By MONICA LUNDQUIST
BACKUS — Cass County Board authorized Central Services Director Tim Richardson to seek quotes to begin installing several courthouse security improvements Tuesday.
Upgrading security cameras and monitors for the original courthouse and annex, the law enforcement center and Health, Human and Veterans Services building is expected to cost between $25,000 and $35,000. One camera on each floor of the land department building at Backus also is planned.
The new cameras will rotate, tilt, zoom, provide color images and record images on DVR.
The open stairway on the north side of the old courthouse will be enclosed and sealed from public use. Employees and judges will access that stairway with key cards. The public will be directed to use the south stairway or elevator in the law enforcement center to reach upper old courthouse floors.
Lobbies for court administration and county attorney offices will be expanded into the adjacent hallways and made more secure.
Bank teller safety glass will be installed above the current open counters at offices in the courthouse annex. Gates for entry into those offices will be key lockable from the inside.
Two more security lights will be added to the seven currently around the courthouse exterior.
There are fire doors between the courthouse and law enforcement center and between the old courthouse and annex. Those close automatically during a fire. The ones between the law enforcement center and courthouse are programmed to be closed and locked weekends.
Richardson recommended that the inter-courthouse doors also should be closed and locked weekends.
County Attorney Christopher Strandlie informed the board Tuesday he has chosen not to take advantage of newly passed state legislation that allows county attorneys and their assistants to carry firearms.
Strandlie’s office policy will allow his assistants to carry a weapon with a permit outside the courthouse, but not within it.
Strandlie said, because there is a law enforcement presence in a connecting building, he does not see the need for personnel in his office to carry additional weapons. Also, the sheriff staffs courtrooms with a bailiff and, sometimes, deputies.
When Strandlie has been concerned about a specific individual, he said the sheriff has provided extra deputies to keep his offices and the courtrooms safe.
Richardson informed the board he no longer will need to have a separate room built in the hallway between the courthouse and law enforcement center for court records.
Amy Turnquist, court administrator, explained that Cass is one of nine counties chosen for a pilot project to make court records electronic.
Hennepin and Ramsey Counties have had optional e-filing for civil cases.
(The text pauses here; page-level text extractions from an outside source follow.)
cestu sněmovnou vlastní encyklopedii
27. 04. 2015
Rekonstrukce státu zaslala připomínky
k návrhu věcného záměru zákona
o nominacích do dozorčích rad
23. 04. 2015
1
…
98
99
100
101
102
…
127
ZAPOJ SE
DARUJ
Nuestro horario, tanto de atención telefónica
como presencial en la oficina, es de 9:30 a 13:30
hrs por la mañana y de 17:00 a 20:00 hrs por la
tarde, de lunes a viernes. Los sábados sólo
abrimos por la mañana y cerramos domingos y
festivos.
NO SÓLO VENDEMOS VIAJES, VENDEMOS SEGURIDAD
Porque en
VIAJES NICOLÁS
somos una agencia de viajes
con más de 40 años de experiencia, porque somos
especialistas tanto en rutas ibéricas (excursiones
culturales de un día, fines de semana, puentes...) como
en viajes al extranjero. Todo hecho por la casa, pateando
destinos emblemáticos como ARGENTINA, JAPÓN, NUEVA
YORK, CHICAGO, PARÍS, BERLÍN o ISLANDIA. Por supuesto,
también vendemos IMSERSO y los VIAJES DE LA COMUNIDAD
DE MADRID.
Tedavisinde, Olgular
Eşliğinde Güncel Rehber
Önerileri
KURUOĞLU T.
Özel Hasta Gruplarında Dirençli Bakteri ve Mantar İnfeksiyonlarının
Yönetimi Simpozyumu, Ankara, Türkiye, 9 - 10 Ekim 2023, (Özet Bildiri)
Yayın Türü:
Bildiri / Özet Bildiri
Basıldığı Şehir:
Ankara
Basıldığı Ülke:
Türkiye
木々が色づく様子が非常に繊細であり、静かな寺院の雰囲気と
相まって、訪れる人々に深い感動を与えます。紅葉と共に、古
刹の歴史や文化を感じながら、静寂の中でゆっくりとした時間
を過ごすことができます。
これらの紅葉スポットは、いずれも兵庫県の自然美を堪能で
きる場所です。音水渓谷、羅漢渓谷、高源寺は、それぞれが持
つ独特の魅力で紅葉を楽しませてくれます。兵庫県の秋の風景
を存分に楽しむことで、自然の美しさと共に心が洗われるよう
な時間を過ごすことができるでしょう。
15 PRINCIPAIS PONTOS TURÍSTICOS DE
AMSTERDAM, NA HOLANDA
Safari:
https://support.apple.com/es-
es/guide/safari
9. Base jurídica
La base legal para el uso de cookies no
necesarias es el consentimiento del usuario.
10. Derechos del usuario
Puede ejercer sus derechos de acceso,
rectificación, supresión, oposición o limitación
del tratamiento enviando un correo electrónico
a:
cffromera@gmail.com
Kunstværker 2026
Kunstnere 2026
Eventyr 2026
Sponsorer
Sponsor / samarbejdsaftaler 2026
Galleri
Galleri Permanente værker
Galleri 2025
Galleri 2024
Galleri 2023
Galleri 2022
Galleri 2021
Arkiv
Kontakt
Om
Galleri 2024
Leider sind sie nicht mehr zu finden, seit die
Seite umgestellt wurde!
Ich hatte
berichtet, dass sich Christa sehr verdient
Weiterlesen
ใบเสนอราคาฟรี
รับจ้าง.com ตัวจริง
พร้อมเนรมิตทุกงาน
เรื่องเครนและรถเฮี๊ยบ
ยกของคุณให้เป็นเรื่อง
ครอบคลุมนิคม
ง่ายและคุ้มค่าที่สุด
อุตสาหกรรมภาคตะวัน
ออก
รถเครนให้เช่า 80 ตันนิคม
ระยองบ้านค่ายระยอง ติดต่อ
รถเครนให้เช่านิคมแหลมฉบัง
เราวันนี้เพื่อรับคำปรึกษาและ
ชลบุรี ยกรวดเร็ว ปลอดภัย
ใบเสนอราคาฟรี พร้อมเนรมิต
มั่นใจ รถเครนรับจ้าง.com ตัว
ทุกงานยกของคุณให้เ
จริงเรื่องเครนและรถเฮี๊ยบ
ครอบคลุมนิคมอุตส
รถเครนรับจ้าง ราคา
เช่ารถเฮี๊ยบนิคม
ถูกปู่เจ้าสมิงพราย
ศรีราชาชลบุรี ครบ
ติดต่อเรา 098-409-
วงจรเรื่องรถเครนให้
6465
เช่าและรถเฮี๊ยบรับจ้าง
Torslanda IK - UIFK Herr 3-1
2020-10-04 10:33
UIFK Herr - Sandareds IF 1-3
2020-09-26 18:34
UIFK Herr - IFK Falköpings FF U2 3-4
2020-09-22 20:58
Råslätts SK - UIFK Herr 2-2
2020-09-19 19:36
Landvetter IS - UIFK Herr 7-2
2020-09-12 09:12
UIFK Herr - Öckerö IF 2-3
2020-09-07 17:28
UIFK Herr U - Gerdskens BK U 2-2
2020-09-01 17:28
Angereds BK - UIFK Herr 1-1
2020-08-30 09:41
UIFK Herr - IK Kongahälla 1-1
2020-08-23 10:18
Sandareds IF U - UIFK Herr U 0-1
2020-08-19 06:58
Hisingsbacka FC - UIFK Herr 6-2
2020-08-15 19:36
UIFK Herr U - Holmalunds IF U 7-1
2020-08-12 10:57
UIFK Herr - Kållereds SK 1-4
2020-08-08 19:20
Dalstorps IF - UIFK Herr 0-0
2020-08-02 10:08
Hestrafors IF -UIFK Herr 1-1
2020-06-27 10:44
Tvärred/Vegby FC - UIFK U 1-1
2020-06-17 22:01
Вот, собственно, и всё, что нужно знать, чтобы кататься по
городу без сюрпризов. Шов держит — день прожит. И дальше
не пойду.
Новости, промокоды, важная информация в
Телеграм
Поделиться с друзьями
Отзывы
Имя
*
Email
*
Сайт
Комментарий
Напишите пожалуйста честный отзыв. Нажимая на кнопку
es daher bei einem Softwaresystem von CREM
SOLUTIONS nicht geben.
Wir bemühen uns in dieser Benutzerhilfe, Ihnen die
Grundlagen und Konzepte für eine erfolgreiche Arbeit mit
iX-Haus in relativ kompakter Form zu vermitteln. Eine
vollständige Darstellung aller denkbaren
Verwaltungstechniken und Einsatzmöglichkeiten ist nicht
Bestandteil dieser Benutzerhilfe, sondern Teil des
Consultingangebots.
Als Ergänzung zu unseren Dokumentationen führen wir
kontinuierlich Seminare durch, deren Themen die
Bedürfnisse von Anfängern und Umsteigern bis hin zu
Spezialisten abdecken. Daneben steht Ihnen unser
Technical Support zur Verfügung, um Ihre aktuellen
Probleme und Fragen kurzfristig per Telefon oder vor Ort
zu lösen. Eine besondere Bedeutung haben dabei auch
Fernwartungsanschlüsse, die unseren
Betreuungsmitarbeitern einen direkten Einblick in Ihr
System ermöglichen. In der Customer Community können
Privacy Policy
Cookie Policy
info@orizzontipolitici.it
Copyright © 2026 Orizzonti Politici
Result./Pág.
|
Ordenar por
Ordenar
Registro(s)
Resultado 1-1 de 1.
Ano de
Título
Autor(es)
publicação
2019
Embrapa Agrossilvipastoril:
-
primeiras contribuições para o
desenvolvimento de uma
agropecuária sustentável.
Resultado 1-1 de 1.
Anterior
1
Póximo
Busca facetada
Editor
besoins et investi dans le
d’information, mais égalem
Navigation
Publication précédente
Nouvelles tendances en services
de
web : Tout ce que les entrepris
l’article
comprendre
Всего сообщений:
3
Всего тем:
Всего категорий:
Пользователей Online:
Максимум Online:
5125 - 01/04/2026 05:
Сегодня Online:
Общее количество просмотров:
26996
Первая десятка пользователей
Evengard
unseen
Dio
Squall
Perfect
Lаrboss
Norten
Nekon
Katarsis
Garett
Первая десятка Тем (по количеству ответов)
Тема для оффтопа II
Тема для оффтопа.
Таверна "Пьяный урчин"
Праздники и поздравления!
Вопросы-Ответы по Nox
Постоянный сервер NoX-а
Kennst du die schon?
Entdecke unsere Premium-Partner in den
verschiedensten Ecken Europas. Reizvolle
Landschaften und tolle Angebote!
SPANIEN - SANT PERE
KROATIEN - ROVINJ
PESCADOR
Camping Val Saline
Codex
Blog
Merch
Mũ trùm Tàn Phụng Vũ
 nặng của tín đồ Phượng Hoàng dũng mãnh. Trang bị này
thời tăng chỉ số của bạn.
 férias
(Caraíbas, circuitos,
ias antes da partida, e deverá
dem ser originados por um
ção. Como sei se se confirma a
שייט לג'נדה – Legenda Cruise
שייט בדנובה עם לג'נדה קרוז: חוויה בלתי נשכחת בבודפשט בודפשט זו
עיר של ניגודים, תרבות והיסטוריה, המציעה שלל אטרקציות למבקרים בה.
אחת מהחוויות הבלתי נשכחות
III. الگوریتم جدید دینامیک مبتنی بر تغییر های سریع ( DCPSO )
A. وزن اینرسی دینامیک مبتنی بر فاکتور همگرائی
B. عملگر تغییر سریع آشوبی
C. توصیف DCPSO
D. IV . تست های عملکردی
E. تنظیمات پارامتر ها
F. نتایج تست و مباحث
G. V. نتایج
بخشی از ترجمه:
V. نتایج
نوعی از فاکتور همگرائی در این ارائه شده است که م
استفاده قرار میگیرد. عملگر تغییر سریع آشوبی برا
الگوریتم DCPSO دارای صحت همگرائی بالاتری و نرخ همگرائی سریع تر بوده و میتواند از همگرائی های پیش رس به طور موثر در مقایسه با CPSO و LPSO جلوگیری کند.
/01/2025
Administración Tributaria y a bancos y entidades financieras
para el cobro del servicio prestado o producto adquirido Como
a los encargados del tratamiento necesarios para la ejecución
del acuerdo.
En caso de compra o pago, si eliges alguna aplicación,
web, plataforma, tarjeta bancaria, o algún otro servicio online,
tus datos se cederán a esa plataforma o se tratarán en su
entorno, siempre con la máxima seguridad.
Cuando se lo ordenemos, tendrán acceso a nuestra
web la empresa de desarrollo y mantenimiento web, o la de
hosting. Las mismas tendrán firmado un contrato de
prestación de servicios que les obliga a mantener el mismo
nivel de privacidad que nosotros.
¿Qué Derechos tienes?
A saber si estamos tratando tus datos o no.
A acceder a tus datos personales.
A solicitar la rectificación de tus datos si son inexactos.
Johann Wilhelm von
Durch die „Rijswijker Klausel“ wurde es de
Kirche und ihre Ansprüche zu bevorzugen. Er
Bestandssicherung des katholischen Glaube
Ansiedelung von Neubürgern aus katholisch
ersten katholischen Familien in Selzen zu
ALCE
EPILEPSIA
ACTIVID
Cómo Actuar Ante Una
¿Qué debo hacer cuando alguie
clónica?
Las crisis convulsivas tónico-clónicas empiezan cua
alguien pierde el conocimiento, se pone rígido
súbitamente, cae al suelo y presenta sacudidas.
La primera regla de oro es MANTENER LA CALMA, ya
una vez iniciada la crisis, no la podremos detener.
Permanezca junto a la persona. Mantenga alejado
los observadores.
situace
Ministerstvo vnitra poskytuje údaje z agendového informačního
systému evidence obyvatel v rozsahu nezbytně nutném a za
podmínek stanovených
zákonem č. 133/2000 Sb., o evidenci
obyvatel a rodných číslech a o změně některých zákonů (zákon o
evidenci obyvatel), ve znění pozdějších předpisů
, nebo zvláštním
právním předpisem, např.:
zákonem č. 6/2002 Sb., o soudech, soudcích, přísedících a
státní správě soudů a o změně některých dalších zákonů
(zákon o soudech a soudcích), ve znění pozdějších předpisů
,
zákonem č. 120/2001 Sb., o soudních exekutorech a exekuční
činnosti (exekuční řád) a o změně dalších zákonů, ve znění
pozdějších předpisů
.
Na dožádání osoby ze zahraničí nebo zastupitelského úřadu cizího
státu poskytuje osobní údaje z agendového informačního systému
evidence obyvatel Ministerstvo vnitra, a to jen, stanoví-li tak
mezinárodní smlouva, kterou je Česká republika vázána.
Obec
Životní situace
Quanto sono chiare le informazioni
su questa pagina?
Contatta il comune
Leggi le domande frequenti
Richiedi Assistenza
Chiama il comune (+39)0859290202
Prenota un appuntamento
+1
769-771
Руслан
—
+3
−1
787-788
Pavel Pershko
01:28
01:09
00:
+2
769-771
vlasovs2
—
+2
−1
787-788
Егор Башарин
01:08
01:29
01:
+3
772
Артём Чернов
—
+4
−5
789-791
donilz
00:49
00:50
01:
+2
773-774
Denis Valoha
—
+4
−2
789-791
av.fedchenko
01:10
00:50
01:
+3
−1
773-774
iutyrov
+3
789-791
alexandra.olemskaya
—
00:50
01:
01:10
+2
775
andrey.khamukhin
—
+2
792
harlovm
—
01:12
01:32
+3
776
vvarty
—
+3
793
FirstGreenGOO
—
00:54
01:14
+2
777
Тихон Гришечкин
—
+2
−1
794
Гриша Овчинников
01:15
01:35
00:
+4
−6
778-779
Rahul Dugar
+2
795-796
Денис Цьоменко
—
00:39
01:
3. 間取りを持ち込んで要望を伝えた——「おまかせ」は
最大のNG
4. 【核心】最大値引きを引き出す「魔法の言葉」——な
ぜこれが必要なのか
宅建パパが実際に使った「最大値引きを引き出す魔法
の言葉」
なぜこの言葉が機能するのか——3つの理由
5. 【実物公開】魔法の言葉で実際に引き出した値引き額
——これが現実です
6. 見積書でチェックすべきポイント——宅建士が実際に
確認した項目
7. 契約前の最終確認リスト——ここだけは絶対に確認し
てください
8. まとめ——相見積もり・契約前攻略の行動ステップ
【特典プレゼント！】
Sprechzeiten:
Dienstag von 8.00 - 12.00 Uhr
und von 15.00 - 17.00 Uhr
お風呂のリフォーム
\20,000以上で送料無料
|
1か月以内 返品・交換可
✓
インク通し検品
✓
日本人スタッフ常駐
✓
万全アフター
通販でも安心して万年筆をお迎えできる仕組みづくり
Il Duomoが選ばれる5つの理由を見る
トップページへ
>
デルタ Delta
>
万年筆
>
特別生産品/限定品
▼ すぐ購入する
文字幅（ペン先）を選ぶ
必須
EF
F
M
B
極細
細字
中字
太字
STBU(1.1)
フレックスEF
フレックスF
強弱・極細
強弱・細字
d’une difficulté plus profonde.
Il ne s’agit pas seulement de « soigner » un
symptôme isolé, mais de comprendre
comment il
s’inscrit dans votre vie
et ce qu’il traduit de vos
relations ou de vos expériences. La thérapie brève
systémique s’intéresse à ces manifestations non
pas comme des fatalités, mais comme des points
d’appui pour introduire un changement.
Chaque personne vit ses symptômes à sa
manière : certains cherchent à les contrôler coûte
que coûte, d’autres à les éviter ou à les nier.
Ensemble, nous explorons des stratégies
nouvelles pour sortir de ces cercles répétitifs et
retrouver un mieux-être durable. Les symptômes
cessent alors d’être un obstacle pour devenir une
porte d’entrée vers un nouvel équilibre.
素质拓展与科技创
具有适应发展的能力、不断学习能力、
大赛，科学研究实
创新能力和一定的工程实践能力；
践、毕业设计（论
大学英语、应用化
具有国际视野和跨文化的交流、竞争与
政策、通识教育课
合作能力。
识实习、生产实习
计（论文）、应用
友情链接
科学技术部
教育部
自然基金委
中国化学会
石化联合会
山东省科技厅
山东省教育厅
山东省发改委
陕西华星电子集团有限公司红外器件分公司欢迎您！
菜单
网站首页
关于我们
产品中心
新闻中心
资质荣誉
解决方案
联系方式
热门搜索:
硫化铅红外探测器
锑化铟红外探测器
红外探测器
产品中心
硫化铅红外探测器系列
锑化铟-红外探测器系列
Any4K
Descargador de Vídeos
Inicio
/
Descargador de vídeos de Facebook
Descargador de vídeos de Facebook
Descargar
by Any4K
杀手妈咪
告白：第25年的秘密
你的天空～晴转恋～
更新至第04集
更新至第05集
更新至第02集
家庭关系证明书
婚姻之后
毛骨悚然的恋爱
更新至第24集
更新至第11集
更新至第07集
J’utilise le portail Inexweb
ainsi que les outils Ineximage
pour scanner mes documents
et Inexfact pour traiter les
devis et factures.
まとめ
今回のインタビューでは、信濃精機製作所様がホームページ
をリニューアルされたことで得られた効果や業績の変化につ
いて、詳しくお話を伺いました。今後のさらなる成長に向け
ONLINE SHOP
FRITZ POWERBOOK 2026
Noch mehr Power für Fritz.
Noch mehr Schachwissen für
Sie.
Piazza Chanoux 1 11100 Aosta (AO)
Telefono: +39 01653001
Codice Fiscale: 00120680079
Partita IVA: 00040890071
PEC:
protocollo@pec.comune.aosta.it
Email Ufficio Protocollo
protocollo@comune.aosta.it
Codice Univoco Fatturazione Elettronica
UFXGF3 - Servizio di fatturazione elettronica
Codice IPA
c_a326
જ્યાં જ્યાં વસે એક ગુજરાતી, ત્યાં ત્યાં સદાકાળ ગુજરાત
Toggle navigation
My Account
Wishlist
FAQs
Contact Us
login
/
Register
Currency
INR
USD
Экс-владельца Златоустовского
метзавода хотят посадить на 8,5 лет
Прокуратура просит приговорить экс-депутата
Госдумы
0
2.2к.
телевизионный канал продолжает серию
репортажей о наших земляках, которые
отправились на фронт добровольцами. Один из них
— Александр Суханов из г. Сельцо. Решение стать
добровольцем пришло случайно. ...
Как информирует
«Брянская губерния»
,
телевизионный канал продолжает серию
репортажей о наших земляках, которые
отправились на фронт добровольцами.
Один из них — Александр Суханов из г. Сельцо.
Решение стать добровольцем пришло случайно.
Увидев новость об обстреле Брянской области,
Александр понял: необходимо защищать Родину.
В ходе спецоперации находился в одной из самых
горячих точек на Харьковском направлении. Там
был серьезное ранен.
This worked well enough that e-filing for civil cases will become mandatory there July 1.
In Cass, all new civil and criminal cases will convert to e-filing first, Turnquist said, followed by employees scanning old paper files into the electronic system. When the scanning is complete, the county no longer will need to retain the paper files now taking up a third of one probation office.
Turnquist estimated the complete transition will take about 18 months.
Strandlie estimated the software upgrades his office will need to switch to electronic filing will cost about $17,000.